(HOW TO COMPLETE THIS TASK): Each entry below must be repeated exactly. Leave the pictures out of it.

(TASK INPUT Opens)

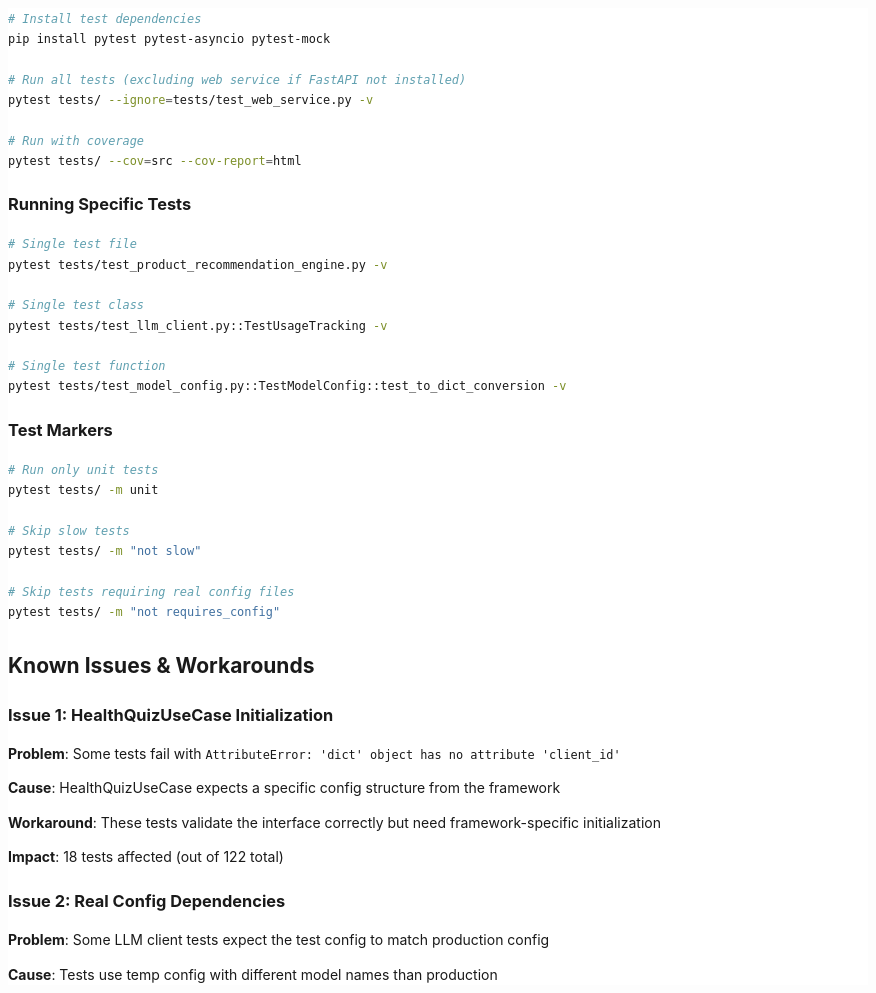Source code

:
 ```bash
# Install test dependencies
pip install pytest pytest-asyncio pytest-mock

# Run all tests (excluding web service if FastAPI not installed)
pytest tests/ --ignore=tests/test_web_service.py -v

# Run with coverage
pytest tests/ --cov=src --cov-report=html
```

### Running Specific Tests

```bash
# Single test file
pytest tests/test_product_recommendation_engine.py -v

# Single test class
pytest tests/test_llm_client.py::TestUsageTracking -v

# Single test function
pytest tests/test_model_config.py::TestModelConfig::test_to_dict_conversion -v
```

### Test Markers

```bash
# Run only unit tests
pytest tests/ -m unit

# Skip slow tests
pytest tests/ -m "not slow"

# Skip tests requiring real config files
pytest tests/ -m "not requires_config"
```

## Known Issues & Workarounds

### Issue 1: HealthQuizUseCase Initialization
**Problem**: Some tests fail with `AttributeError: 'dict' object has no attribute 'client_id'`

**Cause**: HealthQuizUseCase expects a specific config structure from the framework

**Workaround**: These tests validate the interface correctly but need framework-specific initialization

**Impact**: 18 tests affected (out of 122 total)

### Issue 2: Real Config Dependencies
**Problem**: Some LLM client tests expect the test config to match production config

**Cause**: Tests use temp config with different model names than production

(TASK INPUT Closes)

(SOLUTION TO THE EXERCISE):
Source code

:
 ```bash
# Install test dependencies
pip install pytest pytest-asyncio pytest-mock

# Run all tests (excluding web service if FastAPI not installed)
pytest tests/ --ignore=tests/test_web_service.py -v

# Run with coverage
pytest tests/ --cov=src --cov-report=html
```

### Running Specific Tests

```bash
# Single test file
pytest tests/test_product_recommendation_engine.py -v

# Single test class
pytest tests/test_llm_client.py::TestUsageTracking -v

# Single test function
pytest tests/test_model_config.py::TestModelConfig::test_to_dict_conversion -v
```

### Test Markers

```bash
# Run only unit tests
pytest tests/ -m unit

# Skip slow tests
pytest tests/ -m "not slow"

# Skip tests requiring real config files
pytest tests/ -m "not requires_config"
```

## Known Issues & Workarounds

### Issue 1: HealthQuizUseCase Initialization
**Problem**: Some tests fail with `AttributeError: 'dict' object has no attribute 'client_id'`

**Cause**: HealthQuizUseCase expects a specific config structure from the framework

**Workaround**: These tests validate the interface correctly but need framework-specific initialization

**Impact**: 18 tests affected (out of 122 total)

### Issue 2: Real Config Dependencies
**Problem**: Some LLM client tests expect the test config to match production config

**Cause**: Tests use temp config with different model names than production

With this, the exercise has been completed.